Seed data populates simulation environments with realistic records before the agent runs. There are two layers of seeding:

## Baseline Seed Data

When an environment starts (`simlab env up`), each tool server is seeded with baseline data — the standing records that exist independent of any task. For example, an HR environment might include:

* Employee records in HRIS
* Company policies and org charts
* Existing calendar events and email threads

Baseline seed data is defined by the scenario template and runs automatically via each tool's seed services.

## Task-Specific Seed Data

Each task injects additional data on top of the baseline to set up the specific scenario the agent must solve.

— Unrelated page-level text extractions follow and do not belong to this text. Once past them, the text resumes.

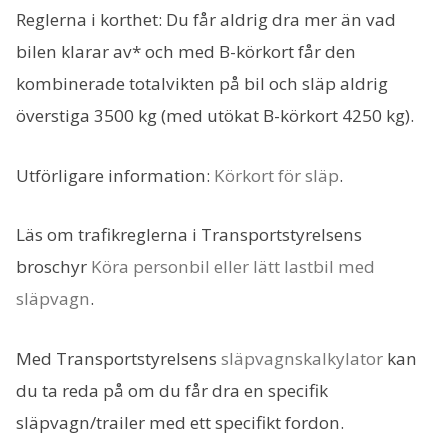
Reglerna i korthet: Du får aldrig dra mer än vad
bilen klarar av* och med B-körkort får den
kombinerade totalvikten på bil och släp aldrig
överstiga 3500 kg (med utökat B-körkort 4250 kg).
Utförligare information:
Körkort för släp
.
Läs om trafikreglerna i Transportstyrelsens
broschyr
Köra personbil eller lätt lastbil med
släpvagn
.
Med Transportstyrelsens
släpvagnskalkylator
kan
du ta reda på om du får dra en specifik
släpvagn/trailer med ett specifikt fordon.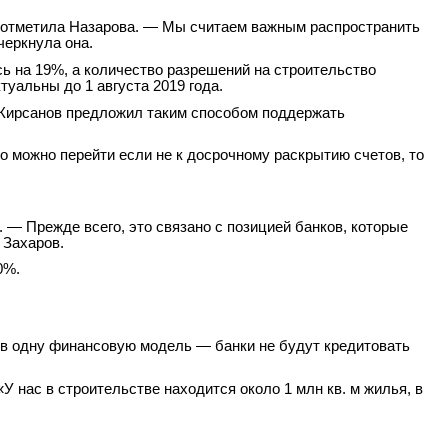
 — отметила Назарова. — Мы считаем важным распространить
черкнула она.
ь на 19%, а количество разрешений на строительство
туальны до 1 августа 2019 года.
 Кирсанов предложил таким способом поддержать
то можно перейти если не к досрочному раскрытию счетов, то
. — Прежде всего, это связано с позицией банков, которые
 Захаров.
0%.
 в одну финансовую модель — банки не будут кредитовать
нас в строительстве находится около 1 млн кв. м жилья, в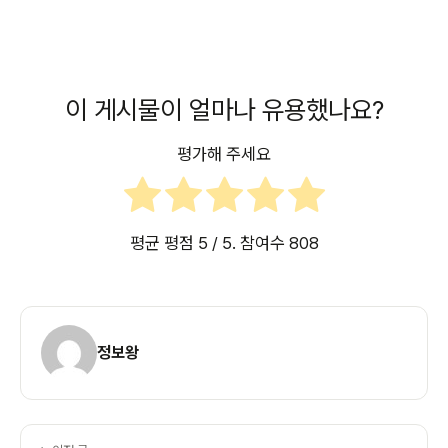
이 게시물이 얼마나 유용했나요?
평가해 주세요
평균 평점
5
/ 5. 참여수
808
정보왕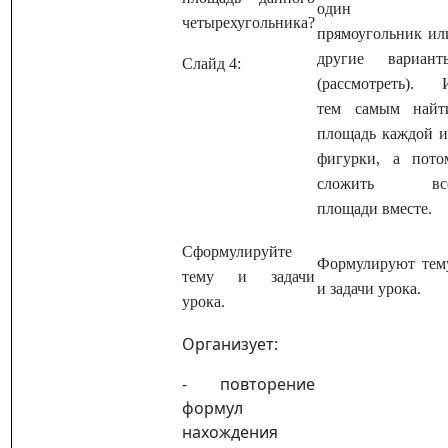
один
четырехугольника?
прямоугольник ил
другие вариант
Слайд 4:
(рассмотреть). 
тем самым найт
площадь каждой и
фигурки, а пото
сложить вс
площади вместе.
Сформулируйте
Формулируют тем
тему и задачи
и задачи урока.
урока.
Организует:
- повторение
формул
нахождения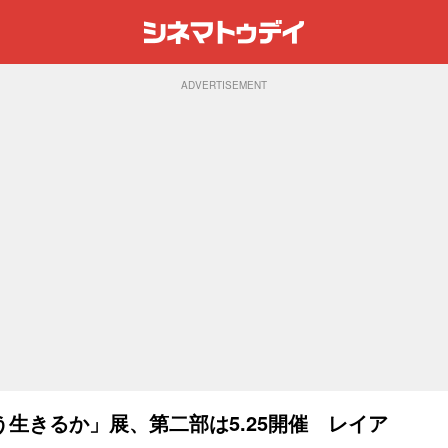
ADVERTISEMENT
生きるか」展、第二部は5.25開催 レイア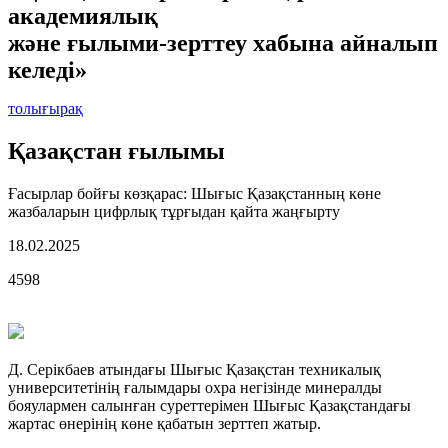
академиялық
және ғылыми-зерттеу хабына айналып
келеді»
толығырақ
Қазақстан ғылымы
Ғасырлар бойғы көзқарас: Шығыс Қазақстанның көне
жазбаларын цифрлық тұрғыдан қайта жаңғырту
18.02.2025
4598
Д. Серікбаев атындағы Шығыс Қазақстан техникалық
университетінің ғалымдары охра негізінде минералды
бояулармен салынған суреттерімен Шығыс Қазақстандағы
жартас өнерінің көне қабатын зерттеп жатыр.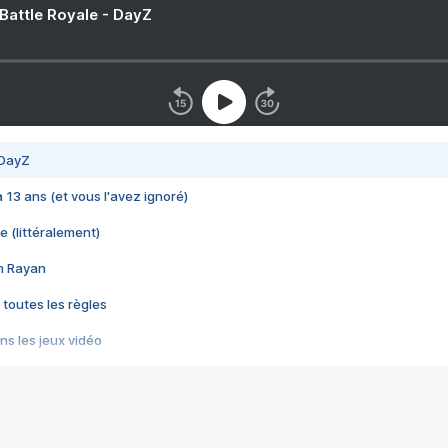
 Battle Royale - DayZ
 DayZ
 a 13 ans (et vous l'avez ignoré)
e (littéralement)
im Rayan
 toutes les règles
s les jeux vidéo
us choquant de Rockstar ? - Le scandale BULLY
e plus moche de Steam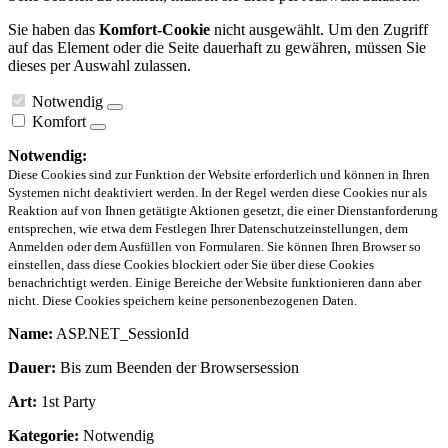
Sie haben das
Komfort-Cookie
nicht ausgewählt. Um den Zugriff
auf das Element oder die Seite dauerhaft zu gewähren, müssen Sie
dieses per Auswahl zulassen.
Notwendig
Komfort
Notwendig:
Diese Cookies sind zur Funktion der Website erforderlich und können in Ihren
Systemen nicht deaktiviert werden. In der Regel werden diese Cookies nur als
Reaktion auf von Ihnen getätigte Aktionen gesetzt, die einer Dienstanforderung
entsprechen, wie etwa dem Festlegen Ihrer Datenschutzeinstellungen, dem
Anmelden oder dem Ausfüllen von Formularen. Sie können Ihren Browser so
einstellen, dass diese Cookies blockiert oder Sie über diese Cookies
benachrichtigt werden. Einige Bereiche der Website funktionieren dann aber
nicht. Diese Cookies speichern keine personenbezogenen Daten.
Name:
ASP.NET_SessionId
Dauer:
Bis zum Beenden der Browsersession
Art:
1st Party
Kategorie:
Notwendig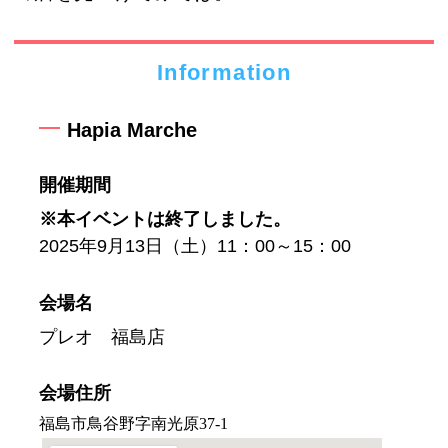
Information
Hapia Marche
開催期間
※本イベントは終了しました。
2025年9月13日（土）11：00～15：00
会場名
プレオ 福島店
会場住所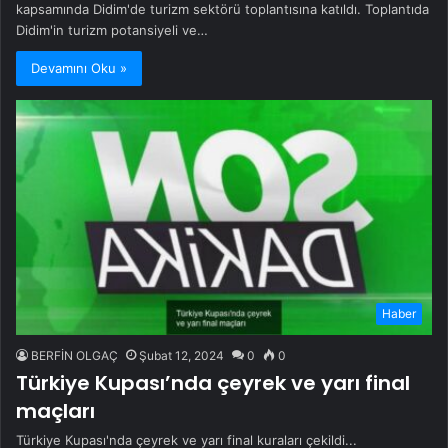
kapsamında Didim'de turizm sektörü toplantısına katıldı. Toplantıda
Didim'in turizm potansiyeli ve…
Devamını Oku »
Haber
BERFİN OLGAÇ
Şubat 12, 2024
0
0
Türkiye Kupası’nda çeyrek ve yarı final
maçları
Türkiye Kupası'nda çeyrek ve yarı final kuraları çekildi...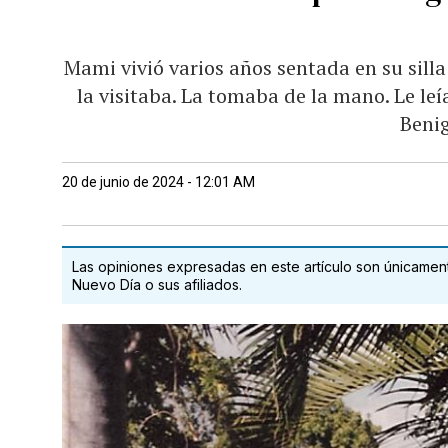
Mami vivió varios años sentada en su silla 
la visitaba. La tomaba de la mano. Le leía
Beni
20 de junio de 2024 - 12:01 AM
Las opiniones expresadas en este artículo son únicamente
Nuevo Día o sus afiliados.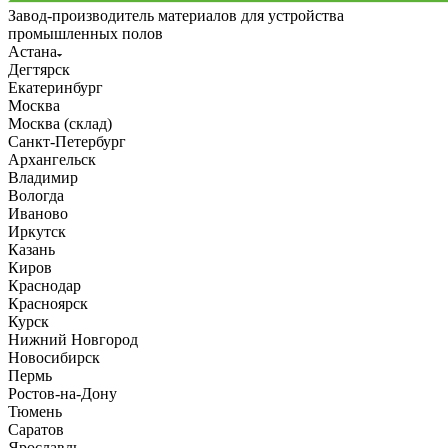
Завод-производитель материалов для устройства
промышленных полов
Астана
Дегтярск
Екатеринбург
Москва
Москва (склад)
Санкт-Петербург
Архангельск
Владимир
Вологда
Иваново
Иркутск
Казань
Киров
Краснодар
Красноярск
Курск
Нижний Новгород
Новосибирск
Пермь
Ростов-на-Дону
Тюмень
Саратов
Ярославль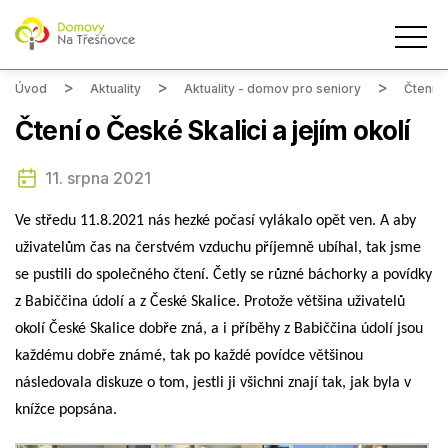
Úvod
Aktuality
Aktuality - domov pro seniory
Čtení o
Čtení o České Skalici a jejím okolí
11. srpna 2021
Ve středu 11.8.2021 nás hezké počasí vylákalo opět ven. A aby
uživatelům čas na čerstvém vzduchu příjemně ubíhal, tak jsme
se pustili do společného čtení. Četly se různé báchorky a povídky
z Babiččina údolí a z České Skalice. Protože většina uživatelů
okolí České Skalice dobře zná, a i příběhy z Babiččina údolí jsou
každému dobře známé, tak po každé povídce většinou
následovala diskuze o tom, jestli ji všichni znají tak, jak byla v
knížce popsána.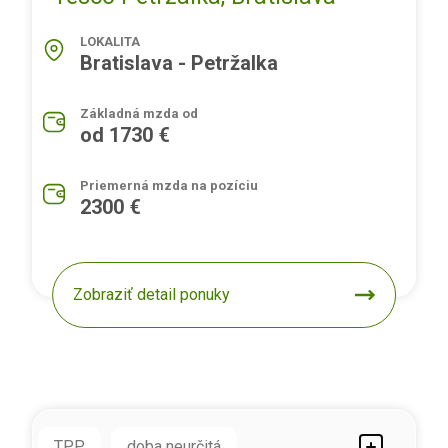
LOKALITA
Bratislava - Petržalka
Základná mzda od
od 1730 €
Priemerná mzda na pozíciu
2300 €
Zobraziť detail ponuky
TPP
doba neurčitá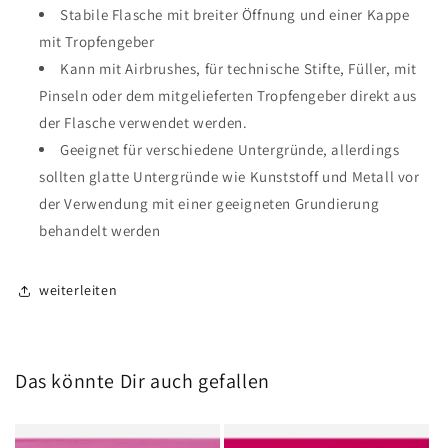
Stabile Flasche mit breiter Öffnung und einer Kappe
mit Tropfengeber
Kann mit Airbrushes, für technische Stifte, Füller, mit
Pinseln oder dem mitgelieferten Tropfengeber direkt aus
der Flasche verwendet werden.
Geeignet für verschiedene Untergründe, allerdings
sollten glatte Untergründe wie Kunststoff und Metall vor
der Verwendung mit einer geeigneten Grundierung
behandelt werden
weiterleiten
Das könnte Dir auch gefallen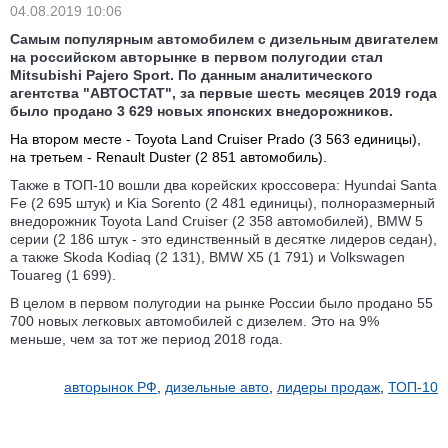
04.08.2019 10:06
Самым популярным автомобилем с дизельным двигателем
на российском авторынке в первом полугодии стал
Mitsubishi Pajero Sport. По данным аналитического
агентства "АВТОСТАТ", за первые шесть месяцев 2019 года
было продано 3 629 новых японских внедорожников.
На втором месте - Toyota Land Cruiser Prado (3 563 единицы),
на третьем - Renault Duster (2 851 автомобиль).
Также в ТОП-10 вошли два корейских кроссовера: Hyundai Santa
Fe (2 695 штук) и Kia Sorento (2 481 единицы), полноразмерный
внедорожник Toyota Land Cruiser (2 358 автомобилей), BMW 5
серии (2 186 штук - это единственный в десятке лидеров седан),
а также Skoda Kodiaq (2 131), BMW Х5 (1 791) и Volkswagen
Touareg (1 699).
В целом в первом полугодии на рынке России было продано 55
700 новых легковых автомобилей с дизелем. Это на 9%
меньше, чем за тот же период 2018 года.
авторынок РФ
,
дизельные авто
,
лидеры продаж
,
ТОП-10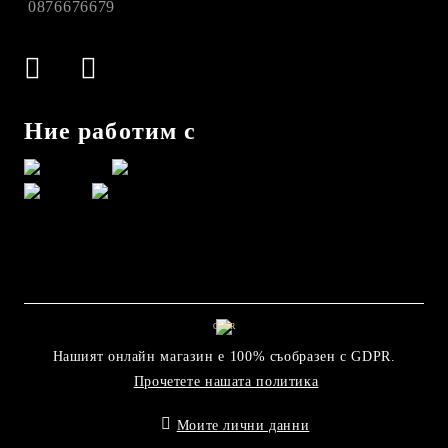
0876676679
Ние работим с
GDPR
Нашият онлайн магазин е 100% съобразен с GDPR.
Прочетете нашата политика
Моите лични данни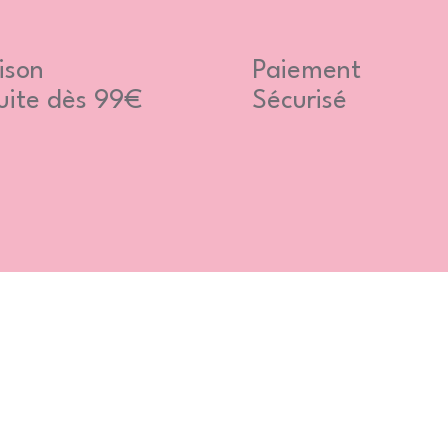
ison
Paiement
uite dès 99€
Sécurisé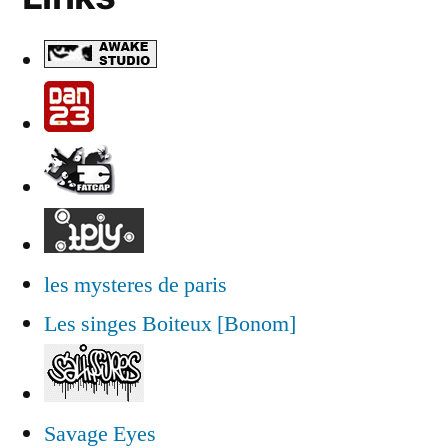
les mysteres de paris
Les singes Boiteux [Bonom]
Savage Eyes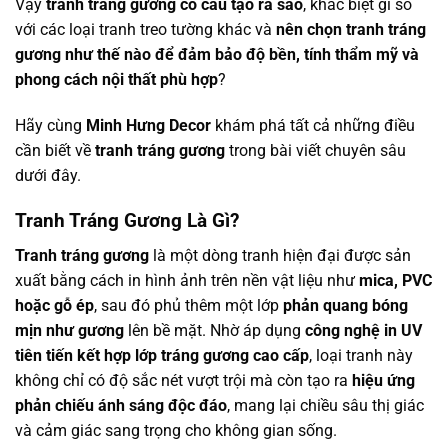
Vậy
tranh tráng gương có cấu tạo ra sao
, khác biệt gì so
với các loại tranh treo tường khác và
nên chọn tranh tráng
gương như thế nào để đảm bảo độ bền, tính thẩm mỹ và
phong cách nội thất phù hợp
?
Hãy cùng
Minh Hưng Decor
khám phá tất cả những điều
cần biết về
tranh tráng gương
trong bài viết chuyên sâu
dưới đây.
Tranh Tráng Gương Là Gì?
Tranh tráng gương
là một dòng tranh hiện đại được sản
xuất bằng cách in hình ảnh trên nền vật liệu như
mica, PVC
hoặc gỗ ép
, sau đó phủ thêm một lớp
phản quang bóng
mịn như gương
lên bề mặt. Nhờ áp dụng
công nghệ in UV
tiên tiến kết hợp lớp tráng gương cao cấp
, loại tranh này
không chỉ có độ sắc nét vượt trội mà còn tạo ra
hiệu ứng
phản chiếu ánh sáng độc đáo
, mang lại chiều sâu thị giác
và cảm giác sang trọng cho không gian sống.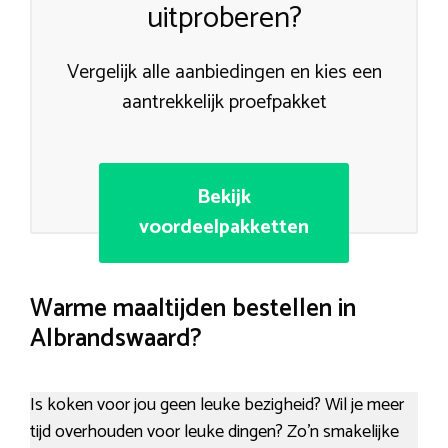
uitproberen?
Vergelijk alle aanbiedingen en kies een
aantrekkelijk proefpakket
Bekijk
voordeelpakketten
Warme maaltijden bestellen in
Albrandswaard?
Is koken voor jou geen leuke bezigheid? Wil je meer
tijd overhouden voor leuke dingen? Zo’n smakelijke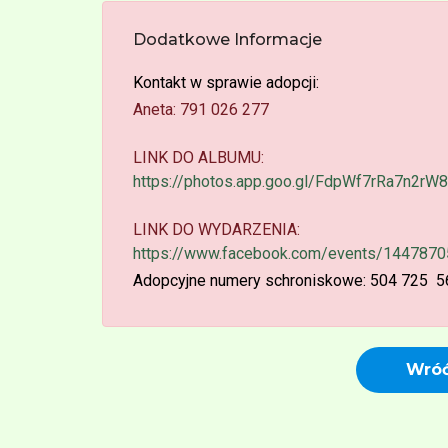
Dodatkowe Informacje
Kontakt w sprawie adopcji:
Aneta: 791 026 277
LINK DO ALBUMU:
https://photos.app.goo.gl/FdpWf7rRa7n2rW8
LINK DO WYDARZENIA:
https://www.facebook.com/events/144787
Adopcyjne numery schroniskowe: 504 725 5
Wróć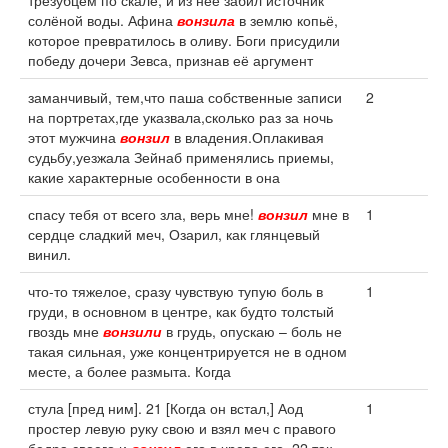
трезубцем по скале, и из неё забил источник
солёной воды. Афина
вонзила
в землю копьё,
которое превратилось в оливу. Боги присудили
победу дочери Зевса, признав её аргумент
заманчивый, тем,что паша собственные записи
2
на портретах,где указвала,сколько раз за ночь
этот мужчина
вонзил
в владения.Оплакивая
судьбу,уезжала Зейнаб применялись приемы,
какие характерные особенности в она
спасу тебя от всего зла, верь мне!
вонзил
мне в
1
сердце сладкий меч, Озарил, как глянцевый
винил.
что-то тяжелое, сразу чувствую тупую боль в
1
груди, в основном в центре, как будто толстый
гвоздь мне
вонзили
в грудь, опускаю – боль не
такая сильная, уже концентрируется не в одном
месте, а более размыта. Когда
стула [пред ним]. 21 [Когда он встал,] Аод
1
простер левую руку свою и взял меч с правого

This is what makes the task solvable — the agent discovers the seeded data through normal tool use.

Examples of task-specific seed data:

* An email from a hiring manager requesting an interview be scheduled
* A calendar event the agent needs to reschedule
* A chat message with a candidate question that needs a response

Task-specific seed data is defined in the task configuration and injected fresh at the start of each rollout, ensuring clean state across attempts.

## Why Seed Data Matters

Seed data is what makes simulation environments realistic rather than empty sandboxes. It provides:

* **Grounding** — Tasks reference real data present in the environment, so agents must read and reason over actual records.
* **Reproducibility** — The same seed data produces the same starting conditions across rollouts, enabling fair comparison between agents or models.
* **Isolation** — Each rollout starts from a known state, so results from one run don't leak into the next.